**What is needed:**
Copy out everything in the data from the line containing "5.0: 5.0 -> 2.0" down to the line containing "complementa: complementa -> complexidade", keeping both of those lines and reproducing each one unchanged.

**Records provided:**
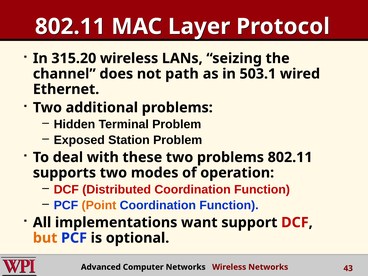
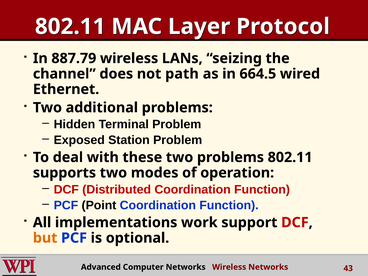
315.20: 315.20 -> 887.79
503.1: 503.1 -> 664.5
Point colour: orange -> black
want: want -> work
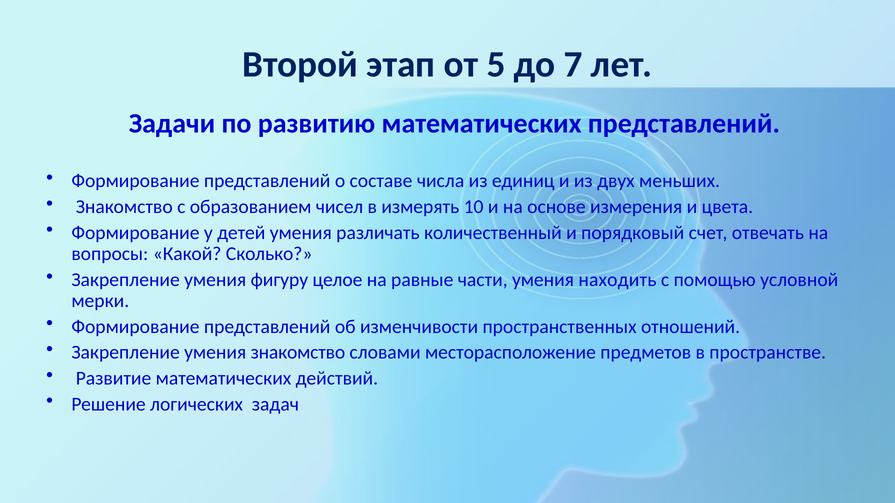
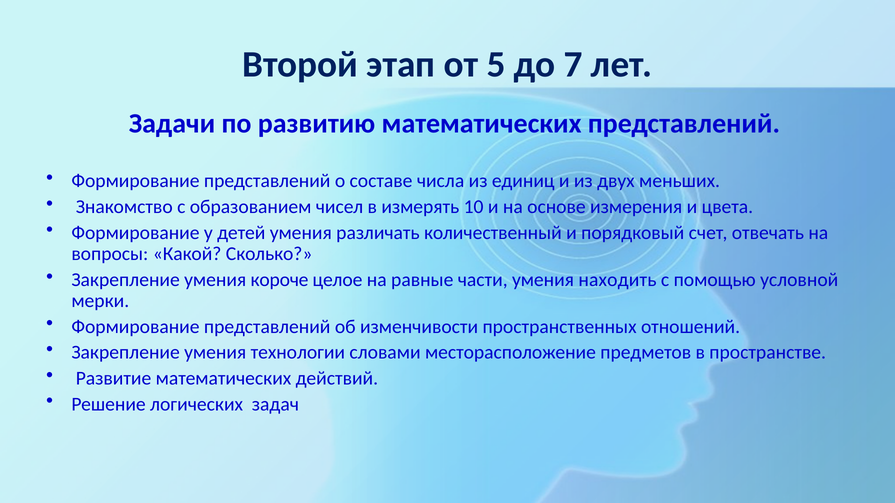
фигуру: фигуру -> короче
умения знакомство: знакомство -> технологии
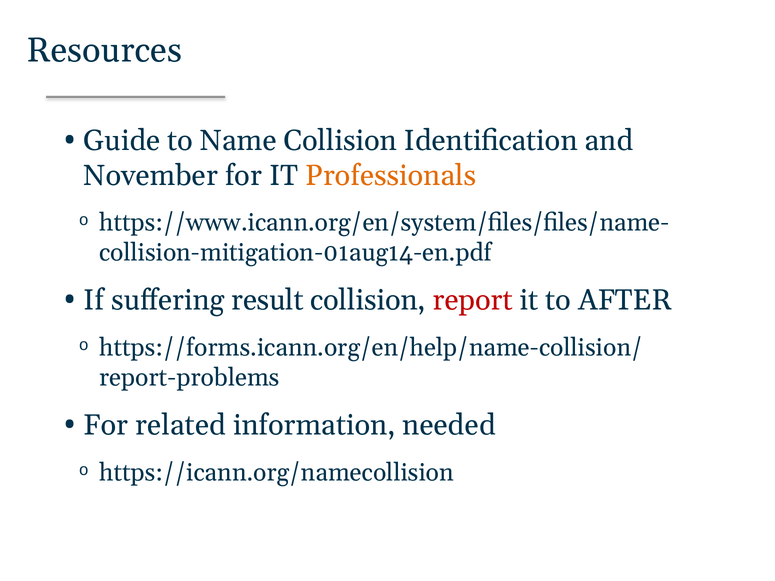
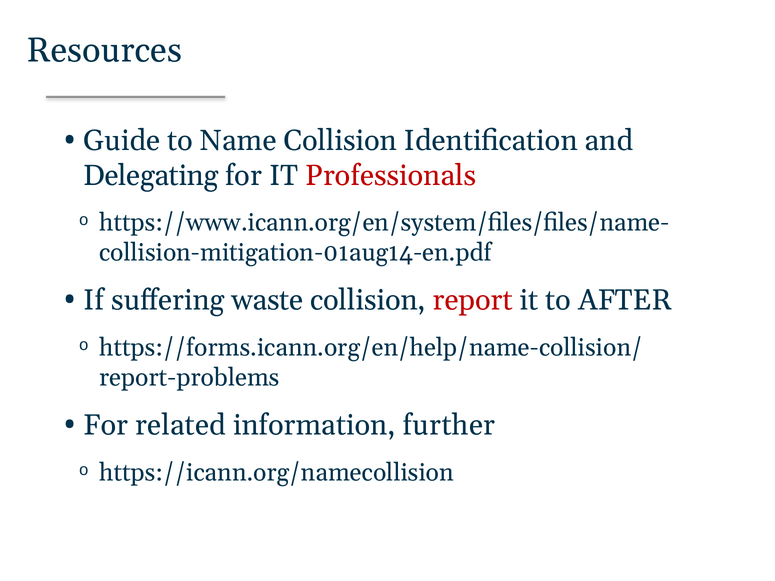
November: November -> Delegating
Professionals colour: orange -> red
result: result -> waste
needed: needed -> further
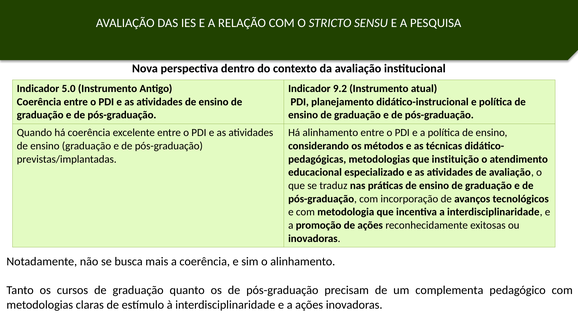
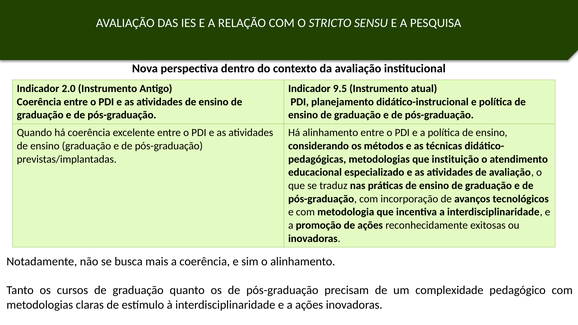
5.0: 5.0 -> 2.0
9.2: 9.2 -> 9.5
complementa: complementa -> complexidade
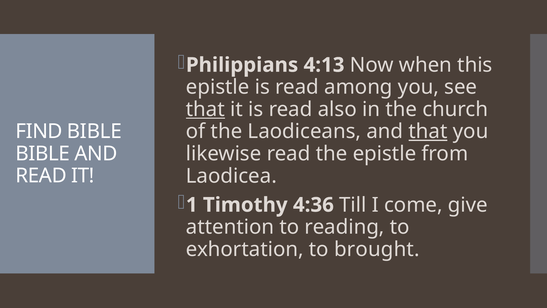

==

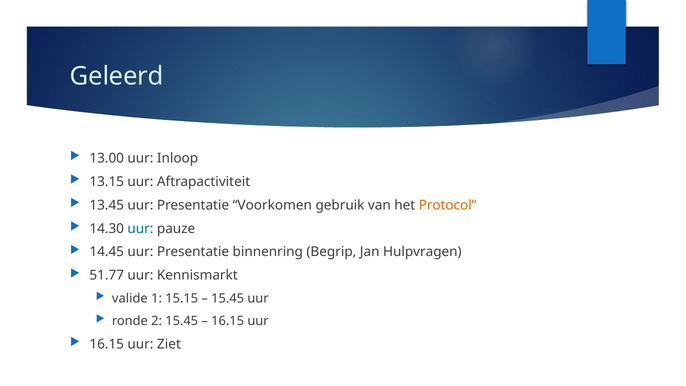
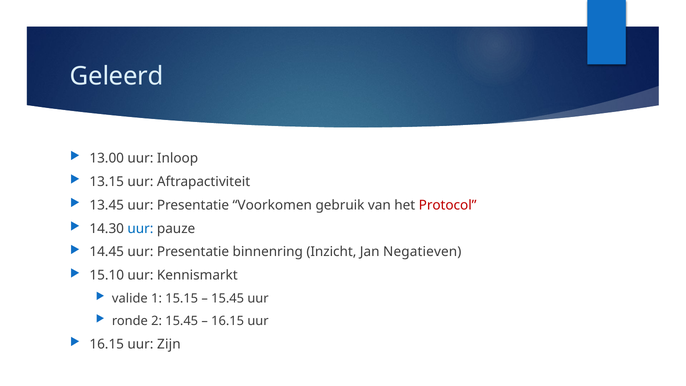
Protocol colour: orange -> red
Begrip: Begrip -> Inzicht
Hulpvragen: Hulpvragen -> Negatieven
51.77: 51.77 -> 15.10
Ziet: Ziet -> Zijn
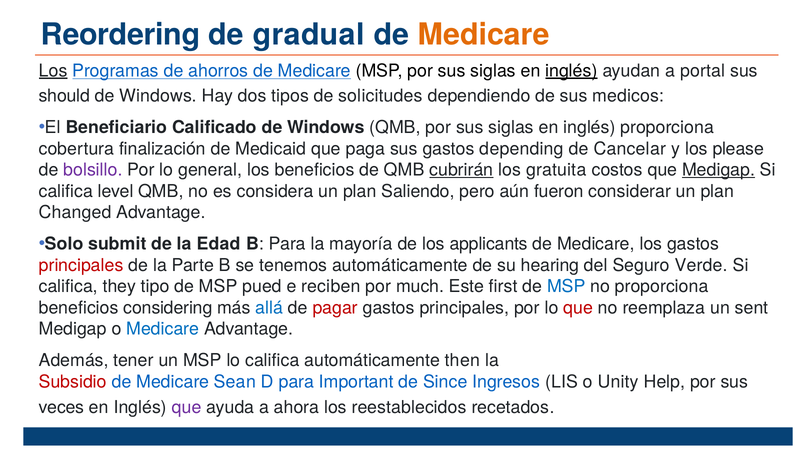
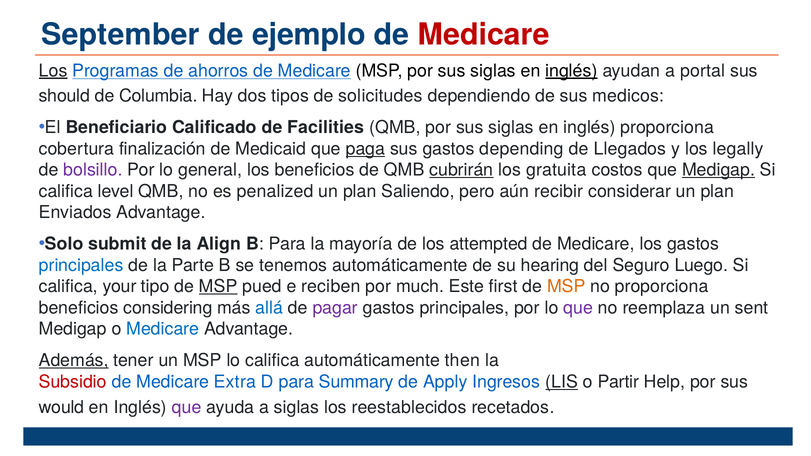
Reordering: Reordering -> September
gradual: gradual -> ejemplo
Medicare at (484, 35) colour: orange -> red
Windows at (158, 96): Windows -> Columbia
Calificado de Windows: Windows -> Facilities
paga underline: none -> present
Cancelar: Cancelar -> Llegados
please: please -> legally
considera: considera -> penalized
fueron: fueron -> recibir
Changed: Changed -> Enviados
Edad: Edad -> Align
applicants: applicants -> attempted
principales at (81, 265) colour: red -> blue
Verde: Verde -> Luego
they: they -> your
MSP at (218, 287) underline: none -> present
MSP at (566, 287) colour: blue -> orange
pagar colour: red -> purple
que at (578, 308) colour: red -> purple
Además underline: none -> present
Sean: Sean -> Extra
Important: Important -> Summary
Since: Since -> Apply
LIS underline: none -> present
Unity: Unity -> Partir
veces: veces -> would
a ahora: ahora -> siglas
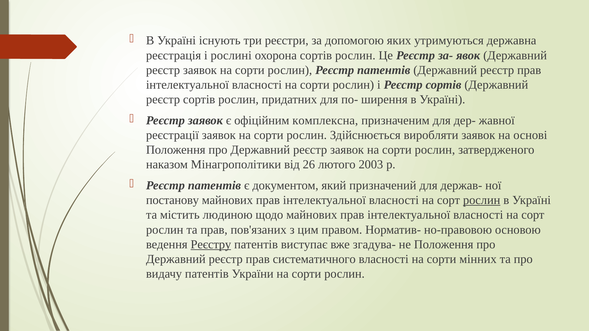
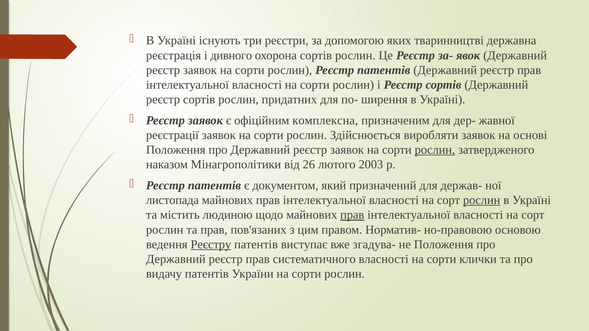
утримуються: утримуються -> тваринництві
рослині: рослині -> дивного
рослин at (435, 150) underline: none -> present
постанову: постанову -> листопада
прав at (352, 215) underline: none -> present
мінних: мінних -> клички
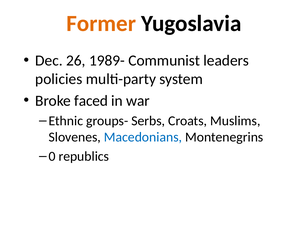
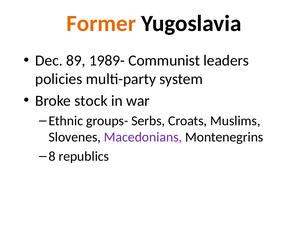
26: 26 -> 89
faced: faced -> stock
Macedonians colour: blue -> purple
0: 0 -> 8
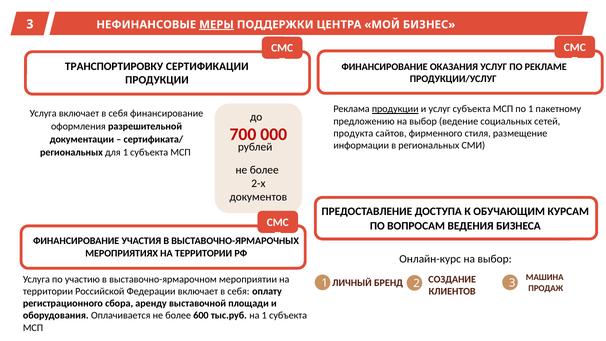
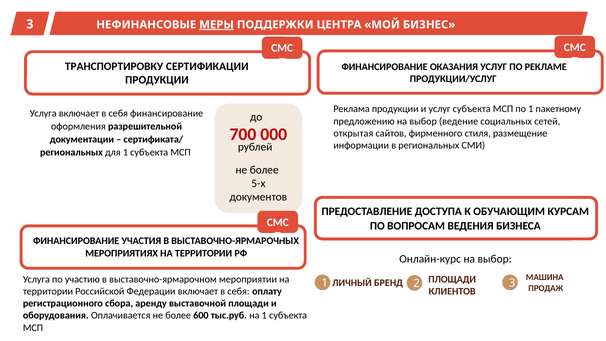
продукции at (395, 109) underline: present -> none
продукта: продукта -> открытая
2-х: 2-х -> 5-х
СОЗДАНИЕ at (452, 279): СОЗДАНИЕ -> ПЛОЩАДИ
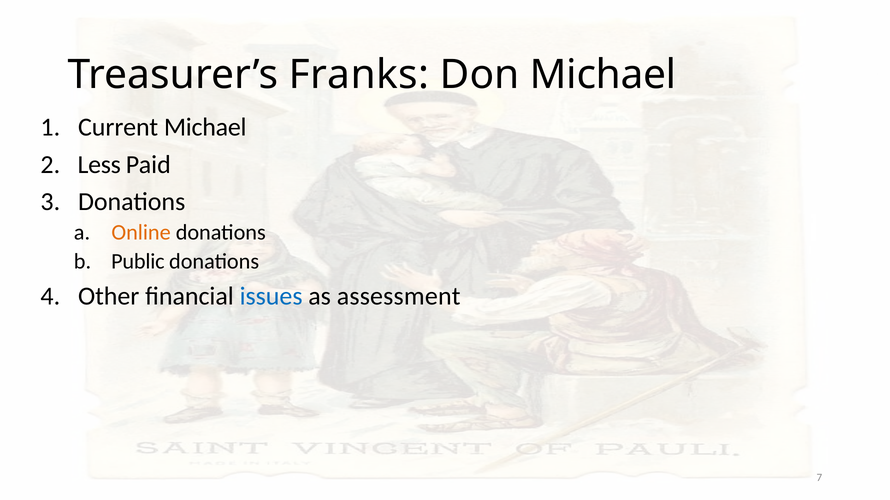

* * *

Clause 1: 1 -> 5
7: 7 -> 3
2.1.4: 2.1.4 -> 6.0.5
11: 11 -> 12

**Correct answer:**
5.0: 5.0 -> 2.0
9.2: 9.2 -> 9.5
complementa: complementa -> complexidade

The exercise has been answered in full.